The prudent see danger and take refuge, but the simple keep going and pay the penalty. Proverbs 22:3
The collision bounced the young man off the hood of the car, over the roof, and into a field. Unfazed by the horror of blood on his windshield, the driver of the Buick continued, crushing the boy’s bicycle before ramming into the father, killing him.
Perhaps the driver reached for an open can of beer. Maybe his fingers fumbled for more of the cocaine resting in his lap. Regardless, he drove another thirty yards before witnesses waved him down and forced him to turn around. By then it was too late—one dead, another soon to be. The prudent see danger and take refuge, the simple keep going.
Months before my friend killed the two cyclists he had, in descending order, left his live-in girlfriend, divorced his wife, had an affair, lost several jobs, moved away from his friends, and stopped attending church.
I’d tried to stay in touch after his youngest son died but it was hard. Saw him for a few minutes before his mom’s funeral. Tried to find him after the service, but he was gone. Maybe if I’d visited more often I could have helped. Or perhaps he was beyond help. The last time we talked I asked, “Do you still think about him?”
“Every day, Eddie. Every hour.”
The loss of his boy left him gutted. The smile was there but the eyes were dead. I never asked and he didn’t say but I sensed he blamed God for his son’s death. Now, on a fine spring morning some ten years later, my friend had done some killing himself. Perhaps not intentionally, but two were dead and the grieving would roil the lives of their families and friends for years to come.
What starts the spiral? What turns us away from God and toward destruction? Is it the pain? If so, I should have shouldered more of my friend’s. Maybe if I had, he wouldn’t be in jail and that father and son would be resting their tired bodies on fresh cut grass instead of lying beneath it.

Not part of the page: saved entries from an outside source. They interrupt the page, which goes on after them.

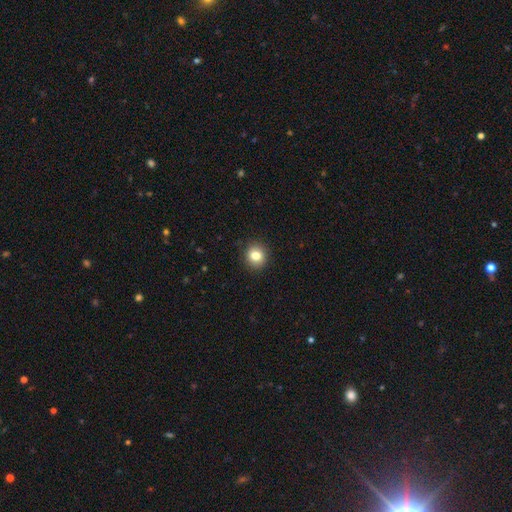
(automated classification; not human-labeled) This is clearly a smooth galaxy (83%). How rounded: clearly round (87%). Merging: clearly none (91%).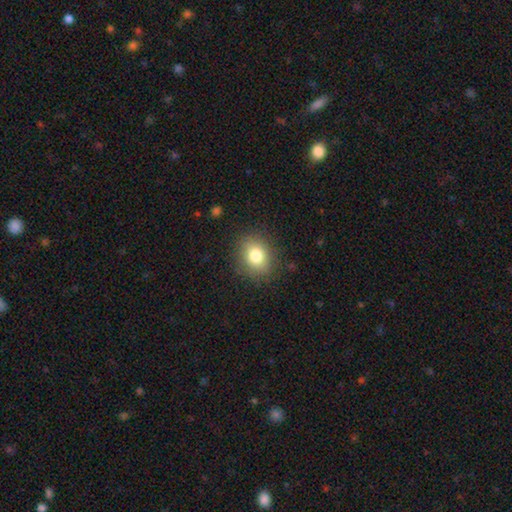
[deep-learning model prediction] Smooth or featured: smooth — 79% (star or artifact — 11%)
How rounded: round — 63% (in between — 36%)
Merging: none — 85% (minor disturbance — 10%)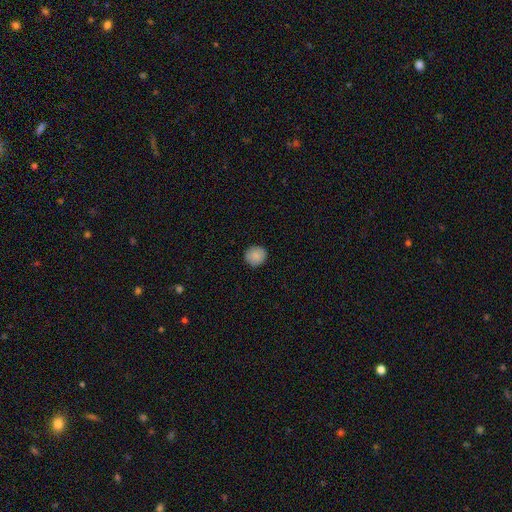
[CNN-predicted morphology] type=smooth (87%); roundness=round (92%); merging=none (90%).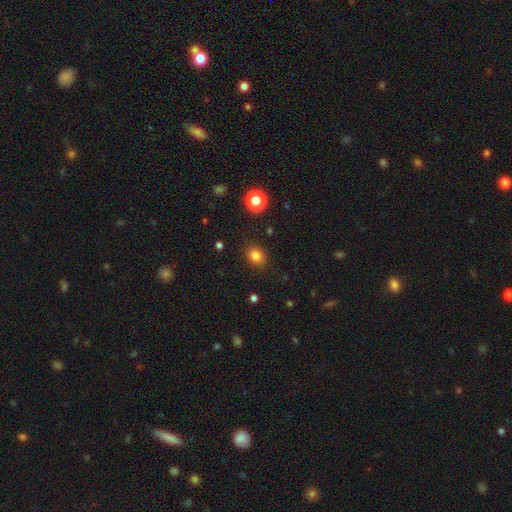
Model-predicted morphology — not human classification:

Twenty-five years ago he was the godfather of my first son. Twenty-five years ago we served as youth counselors, sailed together, laughed together, and worshiped in church together. Now he sits in jail charged with two counts of felony death by motor vehicle. The prudent see danger and take refuge, the simple keep going.
The danger isn’t in the storms. The danger is in refusing to read the clouds and heed the rumble of thunder as trouble gathers around us. The prudent take cover. The fool sails on taking those with him to the depths of despair.
What storms gather in your life? Turn around and take cover in God’s embrace before it’s too late.
I love my pond. A gift from my boys, it’s brought me hours of rest. The pond started as one small 80-gallon divot but as the years passed we added a long creek filled with beautiful rocks and waterfalls. We added fish one by one; the kids named every finned friend that called our pond home and before long we had a mixture of coy and goldfish swimming in our lily-covered waters. The boys named the tiniest fish Bob.
Bob was hard to find in the pond. He kept out of sight by hiding in the water iris, peeking through the floating roots and algae. We’d go weeks and never see Bob, wondering why he avoided the open waters of the pond.
One afternoon I pulled open the plastic container of fish food and spread a handful of colored feeding sticks across the water. Nothing. That’s odd, I thought. Generally a handful of food meant a feeding frenzy. I knelt by the pond and peered in. No fish. Well, there was one. Bob was nestled among the lilies, hard to see and very still.
There were no little fish bodies around the pond—no sign of life anywhere. We joked and wondered if a fish rapture came and the others had been “raptured away,” leaving Bob behind.
The writer of Proverbs warns, The prudent see danger and take refuge. Swimming into dangerous currents can be exhilarating. Waterfalls rocket us along, providing a momentary thrill, pushing us through narrow crevices and into swirling whirlpools that leave us dizzy. The sun warms our tidal pool, we relax and drift along, admiring the reflection of our silver scales on the mirrored bottom. Then GULP! Life lunges, taking us down into the depths of darkness.
A few days after Bob’s schoolmates went missing, I solved the mystery. We caught a raccoon fishing in the pond. Bob’s prudence served him well. Last week we added new fish to the pond. They’re small and spend their time hiding in the tangled Iris roots too. Perhaps Bob passed along his wisdom. For my sake, I hope so. I can’t afford to keep stocking that pond.
Don’t venture out when danger lurks. Instead, seek shelter and wait in the safety of God’s pond.